***** Data for analysis *****

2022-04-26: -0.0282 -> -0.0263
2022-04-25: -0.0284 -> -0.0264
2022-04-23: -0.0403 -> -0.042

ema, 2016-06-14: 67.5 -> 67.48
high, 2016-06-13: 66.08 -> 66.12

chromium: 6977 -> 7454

*****
***** Data for analysis *****

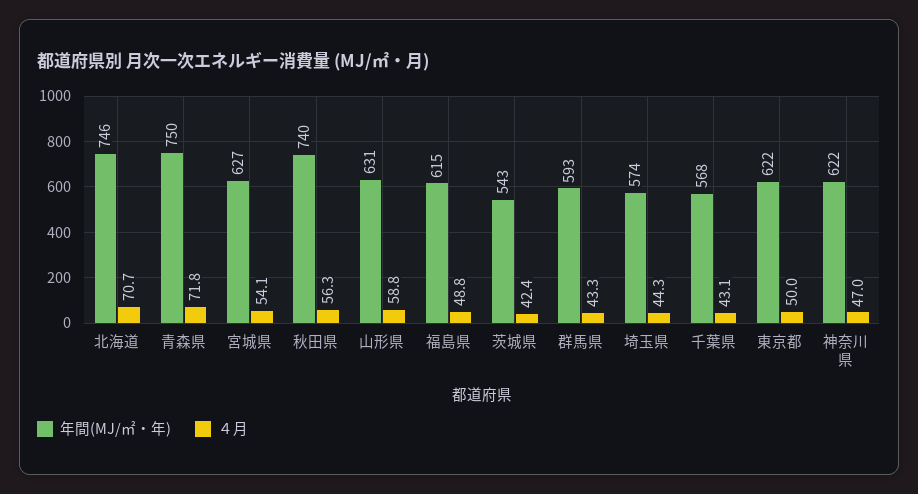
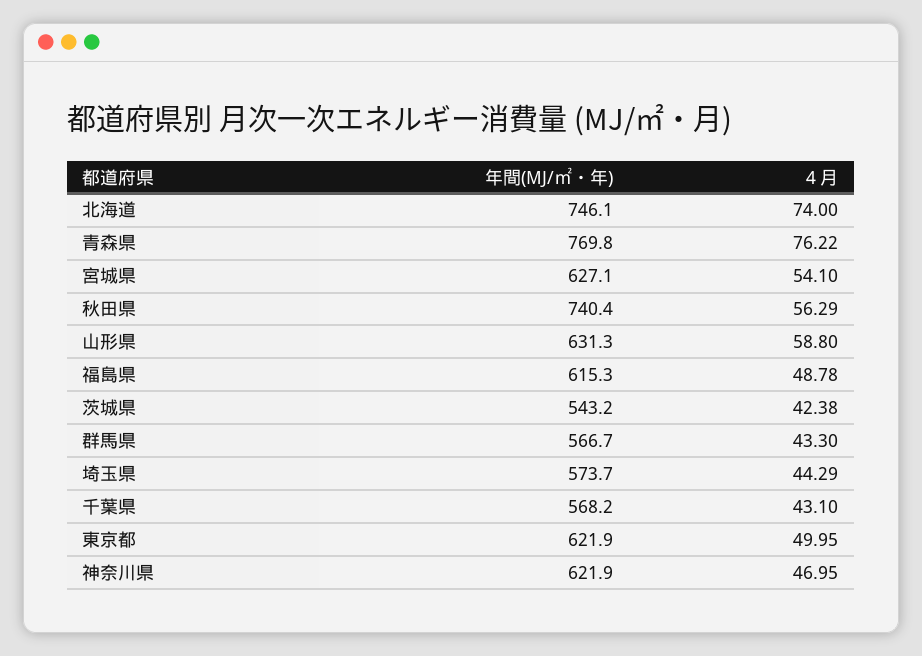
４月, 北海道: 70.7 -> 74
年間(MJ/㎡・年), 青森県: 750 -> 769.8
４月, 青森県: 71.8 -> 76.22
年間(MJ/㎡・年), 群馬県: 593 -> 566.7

*****
***** Data for analysis *****

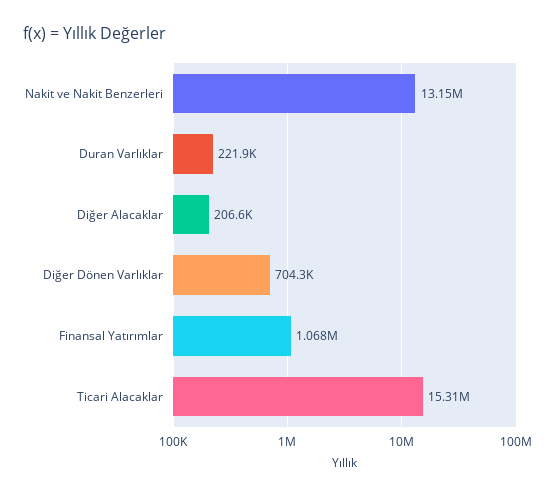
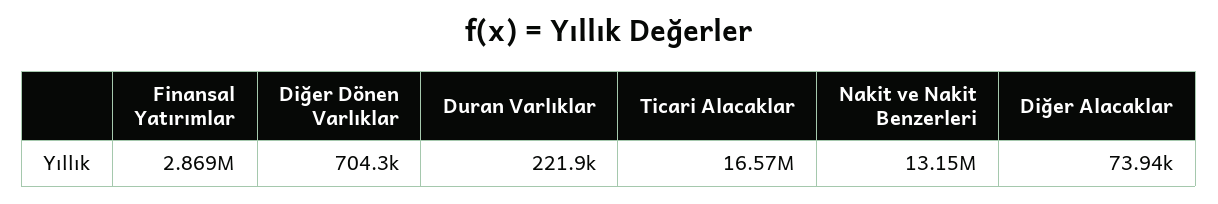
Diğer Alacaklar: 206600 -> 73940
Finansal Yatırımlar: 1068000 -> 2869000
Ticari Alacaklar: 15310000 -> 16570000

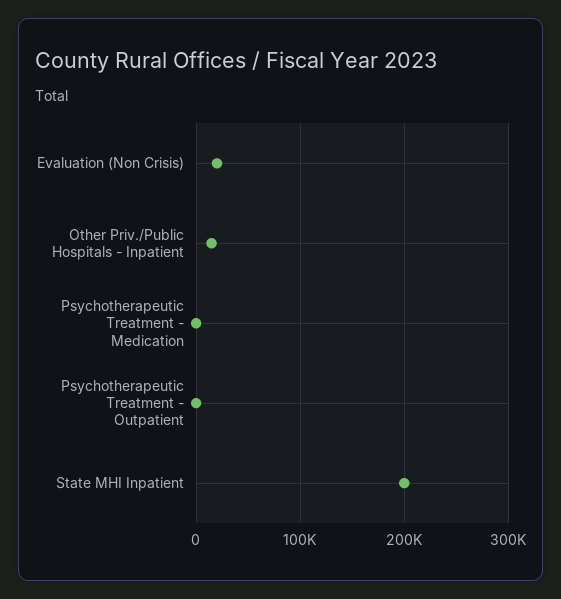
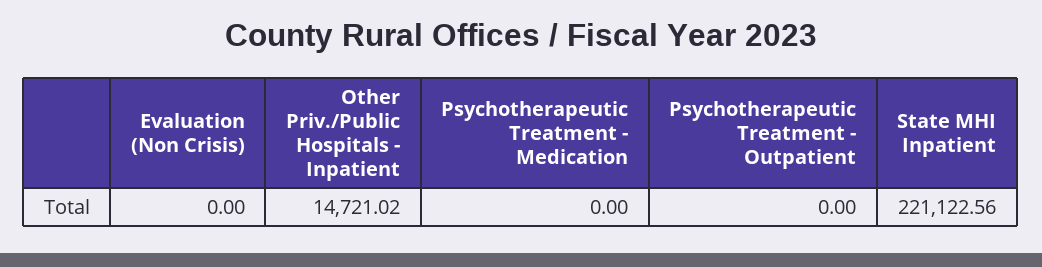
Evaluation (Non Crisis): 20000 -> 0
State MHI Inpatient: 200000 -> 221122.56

*****

Activity>
Would you copy out each line of the records above where the word "Alacaklar" occurs?

Solution to this exercise>
Diğer Alacaklar: 206600 -> 73940
Ticari Alacaklar: 15310000 -> 16570000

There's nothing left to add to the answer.